Countries that turn southwards do so to escape from the hegemony, exploitation and coercive power of the West. Isn’t there a way out for Sri Lanka to get out of this vicious global economic system and become economically independent? We were bankrupt in 2022 and people rose up against the system and wanted a change. The present government rode that tide and came to power promising a change. But there was no change and not even an attempt to change. What needed a change was the economy in the main, which would be meaningless unless a break from the fetters of neo-liberalism was the aim. What did not change was exactly that, though there were attempts to change other less vital areas, such as going after the corrupt in the Opposition.

It must be said that the government had an excellent opportunity to correct decades long mistakes. The people were asking for a change which means they were prepared to participate and support the government if it wanted to go for that change. An attempt should have been made to gradually change the export-import-debt based economy and lessen the  dependence on the Global North and its economic system. A turn towards the Global South would have facilitated the desired change. The government was left-oriented, or so they said. But it appeared to be helpless to break away from the neo-liberal shackles, leave alone negotiating a better deal with the IMF.

True, we are not strong enough to go for such radical change but we could have made ourselves strong by achieving self-sufficiency, the only way to become economically independent. Such a move, no doubt, would initially result in hardship for the people, but eventually the country would come out of its poverty. Now they are condemned to eternal privation.
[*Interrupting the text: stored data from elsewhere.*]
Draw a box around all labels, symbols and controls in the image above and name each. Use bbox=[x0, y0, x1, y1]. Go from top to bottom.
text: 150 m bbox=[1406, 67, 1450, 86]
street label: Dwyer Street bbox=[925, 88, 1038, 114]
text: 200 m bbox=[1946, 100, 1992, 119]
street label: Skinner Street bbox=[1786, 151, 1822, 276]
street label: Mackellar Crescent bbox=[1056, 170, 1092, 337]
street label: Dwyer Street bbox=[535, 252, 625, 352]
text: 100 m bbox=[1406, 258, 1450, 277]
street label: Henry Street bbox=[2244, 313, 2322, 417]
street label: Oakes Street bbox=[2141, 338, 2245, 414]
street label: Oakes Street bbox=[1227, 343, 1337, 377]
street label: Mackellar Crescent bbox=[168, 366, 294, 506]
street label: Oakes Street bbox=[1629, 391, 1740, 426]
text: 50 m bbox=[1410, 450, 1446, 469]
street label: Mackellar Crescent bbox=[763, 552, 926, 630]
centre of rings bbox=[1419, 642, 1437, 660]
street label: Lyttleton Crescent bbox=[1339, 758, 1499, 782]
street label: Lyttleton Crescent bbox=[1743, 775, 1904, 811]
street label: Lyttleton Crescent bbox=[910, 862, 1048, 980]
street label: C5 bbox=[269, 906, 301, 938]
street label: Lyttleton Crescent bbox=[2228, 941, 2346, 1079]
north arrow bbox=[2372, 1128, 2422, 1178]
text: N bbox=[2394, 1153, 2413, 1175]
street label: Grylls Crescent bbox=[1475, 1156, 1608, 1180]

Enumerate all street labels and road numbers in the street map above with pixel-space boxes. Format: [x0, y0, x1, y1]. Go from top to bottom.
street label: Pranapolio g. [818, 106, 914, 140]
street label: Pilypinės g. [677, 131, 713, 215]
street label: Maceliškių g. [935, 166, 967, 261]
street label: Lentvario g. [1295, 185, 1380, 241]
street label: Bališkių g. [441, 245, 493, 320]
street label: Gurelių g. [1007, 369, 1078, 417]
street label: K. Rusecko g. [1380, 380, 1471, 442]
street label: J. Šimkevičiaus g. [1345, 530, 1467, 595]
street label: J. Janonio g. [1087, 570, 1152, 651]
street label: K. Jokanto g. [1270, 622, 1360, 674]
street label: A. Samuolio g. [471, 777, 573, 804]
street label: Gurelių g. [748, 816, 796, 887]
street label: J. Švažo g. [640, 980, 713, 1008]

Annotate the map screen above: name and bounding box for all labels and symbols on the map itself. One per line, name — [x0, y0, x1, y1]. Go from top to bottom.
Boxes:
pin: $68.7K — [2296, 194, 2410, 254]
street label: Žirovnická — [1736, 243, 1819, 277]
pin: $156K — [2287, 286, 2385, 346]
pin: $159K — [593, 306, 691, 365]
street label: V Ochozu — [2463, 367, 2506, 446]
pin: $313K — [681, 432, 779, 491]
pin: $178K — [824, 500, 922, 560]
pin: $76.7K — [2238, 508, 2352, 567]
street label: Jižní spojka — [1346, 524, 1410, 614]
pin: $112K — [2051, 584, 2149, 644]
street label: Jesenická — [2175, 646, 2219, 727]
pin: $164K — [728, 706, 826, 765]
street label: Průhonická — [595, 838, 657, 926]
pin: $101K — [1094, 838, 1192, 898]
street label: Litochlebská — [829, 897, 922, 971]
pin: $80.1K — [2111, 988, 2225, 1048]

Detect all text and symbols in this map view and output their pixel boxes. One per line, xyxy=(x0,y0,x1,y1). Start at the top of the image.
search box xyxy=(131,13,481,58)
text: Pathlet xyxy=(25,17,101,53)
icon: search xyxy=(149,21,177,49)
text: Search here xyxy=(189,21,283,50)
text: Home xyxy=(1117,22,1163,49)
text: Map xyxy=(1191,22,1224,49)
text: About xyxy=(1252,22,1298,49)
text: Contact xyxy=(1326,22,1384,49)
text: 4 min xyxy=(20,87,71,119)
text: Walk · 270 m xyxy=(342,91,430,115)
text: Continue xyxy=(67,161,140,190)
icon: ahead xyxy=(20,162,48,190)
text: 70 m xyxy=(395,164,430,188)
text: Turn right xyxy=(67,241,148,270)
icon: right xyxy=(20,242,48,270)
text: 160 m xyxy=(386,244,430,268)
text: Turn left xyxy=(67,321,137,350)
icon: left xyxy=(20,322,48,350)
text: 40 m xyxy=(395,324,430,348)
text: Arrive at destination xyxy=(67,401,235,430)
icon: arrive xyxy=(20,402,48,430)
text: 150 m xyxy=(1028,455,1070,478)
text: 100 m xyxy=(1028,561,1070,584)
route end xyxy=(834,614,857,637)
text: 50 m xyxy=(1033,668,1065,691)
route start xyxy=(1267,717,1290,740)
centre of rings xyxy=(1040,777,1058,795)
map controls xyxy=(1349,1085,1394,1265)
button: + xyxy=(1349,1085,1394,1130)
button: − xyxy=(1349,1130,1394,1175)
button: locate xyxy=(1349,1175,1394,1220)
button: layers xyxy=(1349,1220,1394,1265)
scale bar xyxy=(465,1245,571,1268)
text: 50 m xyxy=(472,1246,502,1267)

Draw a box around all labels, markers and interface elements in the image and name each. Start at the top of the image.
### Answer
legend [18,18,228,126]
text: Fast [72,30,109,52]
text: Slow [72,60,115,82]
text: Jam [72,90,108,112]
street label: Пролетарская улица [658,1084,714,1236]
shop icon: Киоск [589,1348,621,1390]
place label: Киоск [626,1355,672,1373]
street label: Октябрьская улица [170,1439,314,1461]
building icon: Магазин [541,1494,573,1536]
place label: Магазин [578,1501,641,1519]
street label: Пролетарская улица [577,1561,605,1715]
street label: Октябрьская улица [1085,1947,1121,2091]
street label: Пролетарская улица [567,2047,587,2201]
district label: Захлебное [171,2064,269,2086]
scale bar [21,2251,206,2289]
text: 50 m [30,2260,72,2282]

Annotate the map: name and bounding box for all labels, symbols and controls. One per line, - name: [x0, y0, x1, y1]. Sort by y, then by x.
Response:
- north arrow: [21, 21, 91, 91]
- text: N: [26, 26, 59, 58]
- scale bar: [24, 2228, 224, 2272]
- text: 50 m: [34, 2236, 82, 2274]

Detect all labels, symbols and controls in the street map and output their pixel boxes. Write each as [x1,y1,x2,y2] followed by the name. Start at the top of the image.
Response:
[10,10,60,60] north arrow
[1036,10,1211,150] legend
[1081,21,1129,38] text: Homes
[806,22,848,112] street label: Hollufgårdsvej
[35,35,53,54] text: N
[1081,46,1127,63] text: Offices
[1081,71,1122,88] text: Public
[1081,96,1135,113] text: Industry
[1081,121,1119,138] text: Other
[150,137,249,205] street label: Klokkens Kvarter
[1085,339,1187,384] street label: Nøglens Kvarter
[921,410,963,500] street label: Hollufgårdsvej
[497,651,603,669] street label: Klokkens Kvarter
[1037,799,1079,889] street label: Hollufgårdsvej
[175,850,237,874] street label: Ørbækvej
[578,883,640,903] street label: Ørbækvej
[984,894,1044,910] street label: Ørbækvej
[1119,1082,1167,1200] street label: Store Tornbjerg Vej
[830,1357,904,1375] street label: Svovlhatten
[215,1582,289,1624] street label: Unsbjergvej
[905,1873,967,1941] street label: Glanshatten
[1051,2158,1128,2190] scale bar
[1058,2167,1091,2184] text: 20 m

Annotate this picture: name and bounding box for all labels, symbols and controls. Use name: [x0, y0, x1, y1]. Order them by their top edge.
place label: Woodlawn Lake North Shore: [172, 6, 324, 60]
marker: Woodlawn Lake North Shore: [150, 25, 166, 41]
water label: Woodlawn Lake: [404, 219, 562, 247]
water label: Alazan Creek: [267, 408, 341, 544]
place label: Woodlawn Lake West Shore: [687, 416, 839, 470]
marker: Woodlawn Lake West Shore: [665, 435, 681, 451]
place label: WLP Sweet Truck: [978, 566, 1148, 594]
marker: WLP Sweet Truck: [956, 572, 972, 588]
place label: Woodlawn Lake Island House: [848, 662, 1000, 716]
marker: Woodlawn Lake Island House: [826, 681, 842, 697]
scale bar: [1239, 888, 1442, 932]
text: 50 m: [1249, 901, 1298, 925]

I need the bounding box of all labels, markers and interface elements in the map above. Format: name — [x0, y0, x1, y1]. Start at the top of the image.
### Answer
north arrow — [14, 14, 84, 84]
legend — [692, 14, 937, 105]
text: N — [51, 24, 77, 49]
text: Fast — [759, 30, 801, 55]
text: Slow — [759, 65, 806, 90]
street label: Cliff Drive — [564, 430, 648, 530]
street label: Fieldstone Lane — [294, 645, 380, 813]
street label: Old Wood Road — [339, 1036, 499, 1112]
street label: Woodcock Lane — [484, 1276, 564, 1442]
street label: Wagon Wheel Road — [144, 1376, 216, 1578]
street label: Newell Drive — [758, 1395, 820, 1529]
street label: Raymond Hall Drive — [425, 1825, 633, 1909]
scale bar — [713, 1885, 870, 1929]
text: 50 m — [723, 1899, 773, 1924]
The government’s plan, if it wanted to go for the change, they promised, should have been to first launch a comprehensive programme to achieve self-sufficiency in our essential needs like food, cloth, medicine and green energy. The other critical move that Sri Lanka should have made was to join the Global South in its march towards a new world order. Such a strategy would have helped us to achieve a stronger and independent economy.

An important outcome of adopting such a policy would be that our economy would not be vulnerable to external shocks such as tariffs, drop in tourism, turmoil in the Middle East that disrupts fuel supply and migrant-remittances, and external trade vagaries. Further, when we are not dependent on our essentials, nobody would be able to dictate to us or interfere in our internal affairs.

 Another important factor in Sri Lanka’s favour is its strategic position in the Indian Ocean and the fact that due to this everybody needs it. India would like to have a firm grip on it, so does the US. China has invested heavily in it due to this reason.  However, Sri Lanka, at present, is not strong enough  to leverage this geographical strategic situation to its advantage because of its highly dependent and vulnerable status. As a consequence of this strategic situation could be exploited by powerful countries as is now happening.

What Sri Lanka could do in this regard is to develop its airports and harbours as a transit trade hub by leveraging its strategic geographical position in the Indian Ocean to serve as a central stopping point where cargo, vehicles, and raw materials are consolidated, temporarily stored, or re-exported, primarily connecting East Asia, the Middle East, Africa and the Indian subcontinent. This would facilitate trade among the Global South countries and enhance Sri Lanka’s role and image in the new world order. At present Sri Lanka’s true potential in this business has not been realised due to its vulnerabilities, but if it chooses to take the path outlined above it could succeed. For this to happen Global South assistance is vital. There is no choice for Sri Lanka but to grab this moment of history and join the journey towards the new world order before we are left behind.